## What you have to do
The expected answer comprises all lines from the entries that contain the string "rule".

Collected data entries

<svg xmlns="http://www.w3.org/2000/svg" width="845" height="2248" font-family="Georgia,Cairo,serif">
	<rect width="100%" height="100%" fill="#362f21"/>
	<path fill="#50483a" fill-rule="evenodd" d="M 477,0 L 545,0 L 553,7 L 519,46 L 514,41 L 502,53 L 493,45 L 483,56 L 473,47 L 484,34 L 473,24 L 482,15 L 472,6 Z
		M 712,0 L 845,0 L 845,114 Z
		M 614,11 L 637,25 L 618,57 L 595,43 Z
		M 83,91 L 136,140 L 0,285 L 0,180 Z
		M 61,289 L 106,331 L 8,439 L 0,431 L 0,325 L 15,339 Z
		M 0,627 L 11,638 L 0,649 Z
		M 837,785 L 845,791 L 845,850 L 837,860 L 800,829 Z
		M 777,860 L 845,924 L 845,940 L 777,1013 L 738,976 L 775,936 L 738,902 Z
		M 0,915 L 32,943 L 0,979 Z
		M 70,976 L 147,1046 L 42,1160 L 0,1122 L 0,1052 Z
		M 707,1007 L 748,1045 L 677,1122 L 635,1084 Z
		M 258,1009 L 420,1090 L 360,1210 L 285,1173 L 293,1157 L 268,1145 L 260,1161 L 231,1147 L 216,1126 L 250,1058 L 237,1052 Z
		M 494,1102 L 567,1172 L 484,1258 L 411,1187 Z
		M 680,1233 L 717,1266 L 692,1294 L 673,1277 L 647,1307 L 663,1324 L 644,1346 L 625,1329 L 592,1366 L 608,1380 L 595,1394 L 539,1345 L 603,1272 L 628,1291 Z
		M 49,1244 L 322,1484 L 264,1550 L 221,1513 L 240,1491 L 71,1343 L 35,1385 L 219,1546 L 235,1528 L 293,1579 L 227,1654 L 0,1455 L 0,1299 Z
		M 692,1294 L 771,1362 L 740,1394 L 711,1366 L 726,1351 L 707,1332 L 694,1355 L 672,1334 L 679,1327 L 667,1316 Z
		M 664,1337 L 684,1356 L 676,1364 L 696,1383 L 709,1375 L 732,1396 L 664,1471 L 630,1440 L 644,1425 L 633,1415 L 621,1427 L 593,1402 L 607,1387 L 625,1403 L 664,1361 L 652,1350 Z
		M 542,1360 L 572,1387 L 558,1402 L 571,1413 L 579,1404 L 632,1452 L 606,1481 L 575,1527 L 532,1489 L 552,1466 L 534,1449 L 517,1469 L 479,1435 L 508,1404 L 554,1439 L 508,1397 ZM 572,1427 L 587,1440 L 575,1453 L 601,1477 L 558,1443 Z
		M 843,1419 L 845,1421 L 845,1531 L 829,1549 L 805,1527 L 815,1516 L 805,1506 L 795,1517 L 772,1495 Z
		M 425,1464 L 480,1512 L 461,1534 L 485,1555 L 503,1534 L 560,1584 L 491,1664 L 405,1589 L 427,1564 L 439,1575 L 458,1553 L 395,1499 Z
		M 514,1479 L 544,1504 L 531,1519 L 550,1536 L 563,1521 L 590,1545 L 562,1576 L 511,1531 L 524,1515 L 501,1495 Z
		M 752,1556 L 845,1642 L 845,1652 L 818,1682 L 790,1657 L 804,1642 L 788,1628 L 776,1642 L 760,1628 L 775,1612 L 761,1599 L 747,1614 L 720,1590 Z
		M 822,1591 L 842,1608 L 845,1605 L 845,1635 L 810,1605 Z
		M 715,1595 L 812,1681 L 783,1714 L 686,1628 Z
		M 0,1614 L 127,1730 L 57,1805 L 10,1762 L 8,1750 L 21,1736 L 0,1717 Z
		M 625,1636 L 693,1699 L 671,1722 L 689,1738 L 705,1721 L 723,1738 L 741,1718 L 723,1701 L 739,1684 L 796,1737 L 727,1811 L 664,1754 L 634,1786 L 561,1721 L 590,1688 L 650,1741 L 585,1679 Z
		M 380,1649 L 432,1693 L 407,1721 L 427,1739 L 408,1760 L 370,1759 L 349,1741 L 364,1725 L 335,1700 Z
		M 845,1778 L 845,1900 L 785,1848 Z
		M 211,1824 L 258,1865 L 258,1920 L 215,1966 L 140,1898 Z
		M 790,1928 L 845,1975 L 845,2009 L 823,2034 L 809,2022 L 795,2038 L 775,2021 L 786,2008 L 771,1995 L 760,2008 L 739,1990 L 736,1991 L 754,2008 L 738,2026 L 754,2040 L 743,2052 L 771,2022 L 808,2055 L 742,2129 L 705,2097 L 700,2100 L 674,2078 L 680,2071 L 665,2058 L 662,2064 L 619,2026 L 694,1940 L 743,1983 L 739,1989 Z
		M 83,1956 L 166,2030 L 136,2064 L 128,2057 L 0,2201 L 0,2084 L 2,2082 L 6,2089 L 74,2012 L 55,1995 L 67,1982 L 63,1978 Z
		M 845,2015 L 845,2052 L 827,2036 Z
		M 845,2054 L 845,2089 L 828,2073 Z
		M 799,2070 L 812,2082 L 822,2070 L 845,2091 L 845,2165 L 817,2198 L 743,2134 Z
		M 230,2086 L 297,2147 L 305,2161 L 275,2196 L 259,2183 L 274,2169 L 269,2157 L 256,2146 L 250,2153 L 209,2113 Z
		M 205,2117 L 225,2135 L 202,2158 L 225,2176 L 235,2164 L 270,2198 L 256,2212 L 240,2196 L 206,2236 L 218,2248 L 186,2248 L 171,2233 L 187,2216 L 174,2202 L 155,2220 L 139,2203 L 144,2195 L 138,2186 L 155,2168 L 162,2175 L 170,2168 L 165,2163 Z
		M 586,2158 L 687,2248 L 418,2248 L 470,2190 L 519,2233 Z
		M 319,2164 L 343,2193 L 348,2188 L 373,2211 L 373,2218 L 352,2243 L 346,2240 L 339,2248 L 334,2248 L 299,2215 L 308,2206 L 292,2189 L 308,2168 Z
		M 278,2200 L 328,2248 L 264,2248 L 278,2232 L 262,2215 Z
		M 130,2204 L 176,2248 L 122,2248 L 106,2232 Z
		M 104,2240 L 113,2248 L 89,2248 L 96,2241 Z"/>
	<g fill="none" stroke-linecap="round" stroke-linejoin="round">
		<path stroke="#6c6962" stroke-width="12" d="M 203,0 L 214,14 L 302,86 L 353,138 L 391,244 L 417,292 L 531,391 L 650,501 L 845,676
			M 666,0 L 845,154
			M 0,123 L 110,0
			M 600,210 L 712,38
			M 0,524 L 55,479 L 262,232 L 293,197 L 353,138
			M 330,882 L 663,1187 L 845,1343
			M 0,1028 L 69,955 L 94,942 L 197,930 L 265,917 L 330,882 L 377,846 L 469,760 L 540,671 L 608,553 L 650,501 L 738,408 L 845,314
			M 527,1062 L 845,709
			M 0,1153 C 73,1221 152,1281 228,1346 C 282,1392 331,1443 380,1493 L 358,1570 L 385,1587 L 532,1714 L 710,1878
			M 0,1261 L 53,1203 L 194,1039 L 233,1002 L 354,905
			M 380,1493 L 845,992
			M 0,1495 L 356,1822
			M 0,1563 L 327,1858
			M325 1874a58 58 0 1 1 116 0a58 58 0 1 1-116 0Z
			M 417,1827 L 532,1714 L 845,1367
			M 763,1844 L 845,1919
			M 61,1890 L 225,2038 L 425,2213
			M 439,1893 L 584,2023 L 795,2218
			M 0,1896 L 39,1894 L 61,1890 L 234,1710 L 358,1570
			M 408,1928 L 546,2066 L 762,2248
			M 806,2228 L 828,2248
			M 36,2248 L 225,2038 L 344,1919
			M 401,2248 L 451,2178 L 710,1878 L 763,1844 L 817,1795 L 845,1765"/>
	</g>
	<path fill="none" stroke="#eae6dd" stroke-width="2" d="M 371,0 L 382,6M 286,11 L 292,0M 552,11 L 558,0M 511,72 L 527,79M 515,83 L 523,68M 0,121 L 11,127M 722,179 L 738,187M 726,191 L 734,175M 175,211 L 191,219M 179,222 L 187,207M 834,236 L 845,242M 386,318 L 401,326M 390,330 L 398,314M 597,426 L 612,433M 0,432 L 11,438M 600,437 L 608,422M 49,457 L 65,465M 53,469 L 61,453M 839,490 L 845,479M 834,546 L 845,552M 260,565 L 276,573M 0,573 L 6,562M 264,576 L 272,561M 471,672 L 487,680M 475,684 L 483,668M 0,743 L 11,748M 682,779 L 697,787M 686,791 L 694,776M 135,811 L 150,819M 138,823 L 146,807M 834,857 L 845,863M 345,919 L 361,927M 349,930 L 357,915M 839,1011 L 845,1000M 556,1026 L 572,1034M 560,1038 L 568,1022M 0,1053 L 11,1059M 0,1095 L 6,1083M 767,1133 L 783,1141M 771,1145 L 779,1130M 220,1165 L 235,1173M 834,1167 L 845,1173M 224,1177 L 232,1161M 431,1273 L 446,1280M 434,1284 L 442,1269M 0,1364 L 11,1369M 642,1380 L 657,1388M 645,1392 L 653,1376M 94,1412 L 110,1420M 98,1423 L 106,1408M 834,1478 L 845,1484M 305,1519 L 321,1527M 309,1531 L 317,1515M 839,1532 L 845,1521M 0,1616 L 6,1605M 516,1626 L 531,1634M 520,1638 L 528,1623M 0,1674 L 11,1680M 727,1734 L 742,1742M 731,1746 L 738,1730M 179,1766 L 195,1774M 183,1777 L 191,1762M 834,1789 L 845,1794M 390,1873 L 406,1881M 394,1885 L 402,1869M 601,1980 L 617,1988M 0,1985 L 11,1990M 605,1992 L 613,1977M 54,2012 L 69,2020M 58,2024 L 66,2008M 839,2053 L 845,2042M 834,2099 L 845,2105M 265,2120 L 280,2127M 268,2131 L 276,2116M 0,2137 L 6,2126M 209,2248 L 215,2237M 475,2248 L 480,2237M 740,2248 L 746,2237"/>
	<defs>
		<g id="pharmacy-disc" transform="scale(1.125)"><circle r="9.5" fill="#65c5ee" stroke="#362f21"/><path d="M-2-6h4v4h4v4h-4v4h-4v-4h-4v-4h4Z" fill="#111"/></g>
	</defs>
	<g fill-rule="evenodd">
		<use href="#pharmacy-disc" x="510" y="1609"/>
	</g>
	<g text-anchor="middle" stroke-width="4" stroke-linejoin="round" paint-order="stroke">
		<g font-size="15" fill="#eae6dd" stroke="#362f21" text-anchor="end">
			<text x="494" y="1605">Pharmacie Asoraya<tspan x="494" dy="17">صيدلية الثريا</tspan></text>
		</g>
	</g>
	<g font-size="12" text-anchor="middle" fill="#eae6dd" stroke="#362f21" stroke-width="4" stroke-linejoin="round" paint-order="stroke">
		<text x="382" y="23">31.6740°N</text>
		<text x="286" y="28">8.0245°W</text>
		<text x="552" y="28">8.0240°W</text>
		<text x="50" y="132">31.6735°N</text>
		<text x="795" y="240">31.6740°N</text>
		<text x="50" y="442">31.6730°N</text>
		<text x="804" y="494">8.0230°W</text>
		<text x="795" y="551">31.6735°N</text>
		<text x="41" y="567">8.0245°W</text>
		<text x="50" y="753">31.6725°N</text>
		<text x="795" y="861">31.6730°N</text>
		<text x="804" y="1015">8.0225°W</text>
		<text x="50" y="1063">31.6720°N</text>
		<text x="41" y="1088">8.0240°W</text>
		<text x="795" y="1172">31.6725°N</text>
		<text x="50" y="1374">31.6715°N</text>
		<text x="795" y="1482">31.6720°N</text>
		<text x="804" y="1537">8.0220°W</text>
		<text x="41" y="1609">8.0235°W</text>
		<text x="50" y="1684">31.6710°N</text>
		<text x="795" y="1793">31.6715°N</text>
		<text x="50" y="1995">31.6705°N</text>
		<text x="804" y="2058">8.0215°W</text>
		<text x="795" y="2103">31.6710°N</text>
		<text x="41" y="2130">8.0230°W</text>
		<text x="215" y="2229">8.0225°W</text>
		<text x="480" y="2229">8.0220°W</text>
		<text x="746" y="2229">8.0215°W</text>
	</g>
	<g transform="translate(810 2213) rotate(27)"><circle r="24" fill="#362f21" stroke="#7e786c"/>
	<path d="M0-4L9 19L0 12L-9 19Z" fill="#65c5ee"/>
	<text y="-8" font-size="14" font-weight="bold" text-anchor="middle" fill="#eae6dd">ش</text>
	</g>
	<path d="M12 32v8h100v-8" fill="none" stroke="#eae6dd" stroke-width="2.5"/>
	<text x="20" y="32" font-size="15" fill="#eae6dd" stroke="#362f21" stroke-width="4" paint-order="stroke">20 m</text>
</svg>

## Answer area
	<path fill="#50483a" fill-rule="evenodd" d="M 477,0 L 545,0 L 553,7 L 519,46 L 514,41 L 502,53 L 493,45 L 483,56 L 473,47 L 484,34 L 473,24 L 482,15 L 472,6 Z
	<g fill-rule="evenodd">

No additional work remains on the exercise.